Aqui mora o ponto mais importante: rescisão indireta não é “pedir demissão”. Em regra, ela é reconhecida em reclamação trabalhista, com base em fatos e provas.

Passos práticos:

  1. Organizar os fatos (o que aconteceu, quando, com quem, com frequência).

  2. Reunir provas:

    • holerites, extratos/ausência de FGTS, cartões de ponto;

    • mensagens/e-mails, comunicados, prints com contexto e data;

    • atestados/relatórios quando houver adoecimento;

    • testemunhas (quem viu, quem sabe, quem acompanhou).

  3. Ingressar com ação trabalhista pedindo o reconhecimento da rescisão indireta e o pagamento das verbas.

  4. Avaliar, com orientação jurídica, se é caso de permanecer trabalhando até a decisão ou se há fundamento/risco que justifique outra estratégia (isso muda conforme a situação).


Quais verbas são devidas se o juiz reconhecer?

Em geral, o empregador será condenado a pagar:

✔ saldo de salário
✔ aviso-prévio (indenizado ou projetado)
✔ 13º proporcional
✔ férias proporcionais + 1/3 (e vencidas, se houver)
✔ multa de 40% sobre o FGTS
✔ liberação/regularização do FGTS e documentos para seguro-desemprego (quando cabível)

Além disso, podem existir outros pedidos conforme o caso: horas extras, adicional de insalubridade/periculosidade, danos morais, diferenças salariais, multas, etc.


Riscos: o que acontece se a rescisão indireta for negada?

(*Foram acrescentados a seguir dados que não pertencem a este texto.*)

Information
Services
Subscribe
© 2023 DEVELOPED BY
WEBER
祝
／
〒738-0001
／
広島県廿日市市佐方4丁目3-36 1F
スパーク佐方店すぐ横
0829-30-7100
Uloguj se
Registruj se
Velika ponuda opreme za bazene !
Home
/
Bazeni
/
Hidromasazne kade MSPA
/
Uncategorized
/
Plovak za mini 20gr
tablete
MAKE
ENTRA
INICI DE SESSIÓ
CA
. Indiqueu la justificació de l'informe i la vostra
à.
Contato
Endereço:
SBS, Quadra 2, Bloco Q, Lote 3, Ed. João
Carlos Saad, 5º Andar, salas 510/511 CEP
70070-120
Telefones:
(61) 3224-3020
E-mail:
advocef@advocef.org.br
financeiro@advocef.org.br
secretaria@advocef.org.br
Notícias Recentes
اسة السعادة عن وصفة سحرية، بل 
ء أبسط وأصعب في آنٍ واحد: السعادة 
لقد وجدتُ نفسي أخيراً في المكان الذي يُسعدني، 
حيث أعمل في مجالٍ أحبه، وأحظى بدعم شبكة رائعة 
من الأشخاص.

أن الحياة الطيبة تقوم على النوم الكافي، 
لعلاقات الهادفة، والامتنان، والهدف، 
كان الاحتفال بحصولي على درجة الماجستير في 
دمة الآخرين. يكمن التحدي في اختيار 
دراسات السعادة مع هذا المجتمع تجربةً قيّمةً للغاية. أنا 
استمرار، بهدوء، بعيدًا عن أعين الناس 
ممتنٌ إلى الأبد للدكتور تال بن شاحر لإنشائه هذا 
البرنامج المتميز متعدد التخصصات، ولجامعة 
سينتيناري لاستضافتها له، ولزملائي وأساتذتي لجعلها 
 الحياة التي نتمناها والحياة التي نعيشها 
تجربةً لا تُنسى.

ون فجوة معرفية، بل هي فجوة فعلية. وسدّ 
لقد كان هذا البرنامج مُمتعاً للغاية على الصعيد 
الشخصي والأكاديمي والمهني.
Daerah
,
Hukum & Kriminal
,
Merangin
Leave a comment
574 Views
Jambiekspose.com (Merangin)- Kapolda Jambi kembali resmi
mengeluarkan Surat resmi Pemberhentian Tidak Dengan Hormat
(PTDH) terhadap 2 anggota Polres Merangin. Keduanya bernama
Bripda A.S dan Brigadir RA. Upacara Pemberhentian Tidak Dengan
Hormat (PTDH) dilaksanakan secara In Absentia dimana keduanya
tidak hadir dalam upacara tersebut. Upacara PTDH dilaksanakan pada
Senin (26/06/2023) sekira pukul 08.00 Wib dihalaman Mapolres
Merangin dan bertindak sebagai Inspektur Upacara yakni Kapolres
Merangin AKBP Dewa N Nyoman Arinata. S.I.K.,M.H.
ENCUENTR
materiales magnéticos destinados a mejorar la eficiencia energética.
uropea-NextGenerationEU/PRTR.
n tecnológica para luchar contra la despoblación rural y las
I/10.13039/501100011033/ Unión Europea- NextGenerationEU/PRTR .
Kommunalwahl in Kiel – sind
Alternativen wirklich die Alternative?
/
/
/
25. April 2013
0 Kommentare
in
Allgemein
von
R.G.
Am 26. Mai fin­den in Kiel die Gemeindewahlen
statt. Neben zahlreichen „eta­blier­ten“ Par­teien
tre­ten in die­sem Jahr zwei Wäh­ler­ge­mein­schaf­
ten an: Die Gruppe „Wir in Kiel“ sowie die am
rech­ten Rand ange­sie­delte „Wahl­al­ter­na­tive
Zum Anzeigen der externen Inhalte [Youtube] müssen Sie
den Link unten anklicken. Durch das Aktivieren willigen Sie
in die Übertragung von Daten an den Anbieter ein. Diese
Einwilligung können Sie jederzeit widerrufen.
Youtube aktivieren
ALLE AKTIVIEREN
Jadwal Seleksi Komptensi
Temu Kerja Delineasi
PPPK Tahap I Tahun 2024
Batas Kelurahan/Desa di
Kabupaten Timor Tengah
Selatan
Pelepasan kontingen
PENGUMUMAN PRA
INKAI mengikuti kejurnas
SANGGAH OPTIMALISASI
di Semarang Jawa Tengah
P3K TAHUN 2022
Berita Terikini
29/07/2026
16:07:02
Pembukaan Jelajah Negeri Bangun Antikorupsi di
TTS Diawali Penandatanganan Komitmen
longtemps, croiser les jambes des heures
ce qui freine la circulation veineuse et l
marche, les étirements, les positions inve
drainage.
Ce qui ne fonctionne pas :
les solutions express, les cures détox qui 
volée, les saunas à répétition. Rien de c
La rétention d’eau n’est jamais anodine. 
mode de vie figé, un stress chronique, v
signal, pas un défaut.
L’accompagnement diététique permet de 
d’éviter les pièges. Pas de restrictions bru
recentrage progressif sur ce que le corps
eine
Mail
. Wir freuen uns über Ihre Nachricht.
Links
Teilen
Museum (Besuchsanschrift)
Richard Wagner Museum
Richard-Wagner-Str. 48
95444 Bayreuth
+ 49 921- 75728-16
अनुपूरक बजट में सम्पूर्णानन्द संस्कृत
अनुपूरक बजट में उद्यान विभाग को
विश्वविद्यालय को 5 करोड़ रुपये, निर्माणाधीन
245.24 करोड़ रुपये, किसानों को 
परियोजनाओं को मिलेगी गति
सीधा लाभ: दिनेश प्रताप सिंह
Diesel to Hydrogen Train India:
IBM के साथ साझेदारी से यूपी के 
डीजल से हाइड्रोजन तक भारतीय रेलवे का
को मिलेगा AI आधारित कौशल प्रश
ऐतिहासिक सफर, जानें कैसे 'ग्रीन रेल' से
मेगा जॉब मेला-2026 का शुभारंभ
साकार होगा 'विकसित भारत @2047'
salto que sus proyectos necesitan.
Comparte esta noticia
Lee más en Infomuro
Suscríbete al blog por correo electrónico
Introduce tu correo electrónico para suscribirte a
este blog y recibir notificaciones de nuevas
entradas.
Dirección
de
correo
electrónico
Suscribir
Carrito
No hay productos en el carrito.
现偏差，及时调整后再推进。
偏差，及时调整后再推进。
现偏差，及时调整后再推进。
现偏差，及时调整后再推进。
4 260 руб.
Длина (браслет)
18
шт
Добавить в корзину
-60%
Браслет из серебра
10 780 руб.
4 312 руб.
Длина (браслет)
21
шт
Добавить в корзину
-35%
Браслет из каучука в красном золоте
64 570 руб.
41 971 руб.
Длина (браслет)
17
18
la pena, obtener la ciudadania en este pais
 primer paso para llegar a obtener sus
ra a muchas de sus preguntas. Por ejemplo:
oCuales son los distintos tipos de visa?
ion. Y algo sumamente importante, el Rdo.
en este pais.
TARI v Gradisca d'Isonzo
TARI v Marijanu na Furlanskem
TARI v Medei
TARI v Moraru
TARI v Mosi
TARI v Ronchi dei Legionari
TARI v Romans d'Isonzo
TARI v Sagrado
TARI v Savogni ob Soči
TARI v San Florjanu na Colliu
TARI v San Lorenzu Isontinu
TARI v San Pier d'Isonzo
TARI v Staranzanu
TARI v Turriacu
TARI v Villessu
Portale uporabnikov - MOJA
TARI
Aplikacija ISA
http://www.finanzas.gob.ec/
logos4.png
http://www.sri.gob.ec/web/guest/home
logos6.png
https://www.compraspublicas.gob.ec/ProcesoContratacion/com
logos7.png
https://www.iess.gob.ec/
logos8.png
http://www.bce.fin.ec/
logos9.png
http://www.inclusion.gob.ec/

Se o juiz entender que não houve falta grave (ou que não ficou provada), pode ocorrer o enquadramento como pedido de demissão (ou outra forma de término), o que impacta especialmente:

⚠️ FGTS + multa de 40%
⚠️ seguro-desemprego
⚠️ verbas típicas da dispensa sem justa causa

Por isso, rescisão indireta exige prova, coerência e estratégia. Não é “chute”. É construção.


Conclusão

A rescisão indireta é um instrumento importante para proteger o trabalhador quando a empresa rompe a confiança do contrato com atrasos, abusos, assédio, risco e descumprimentos graves. Mas ela precisa ser tratada com seriedade: fatos bem narrados, provas bem organizadas e condução jurídica adequada.

Se você está vivendo algo assim no trabalho, dá para agir com firmeza — e com técnica.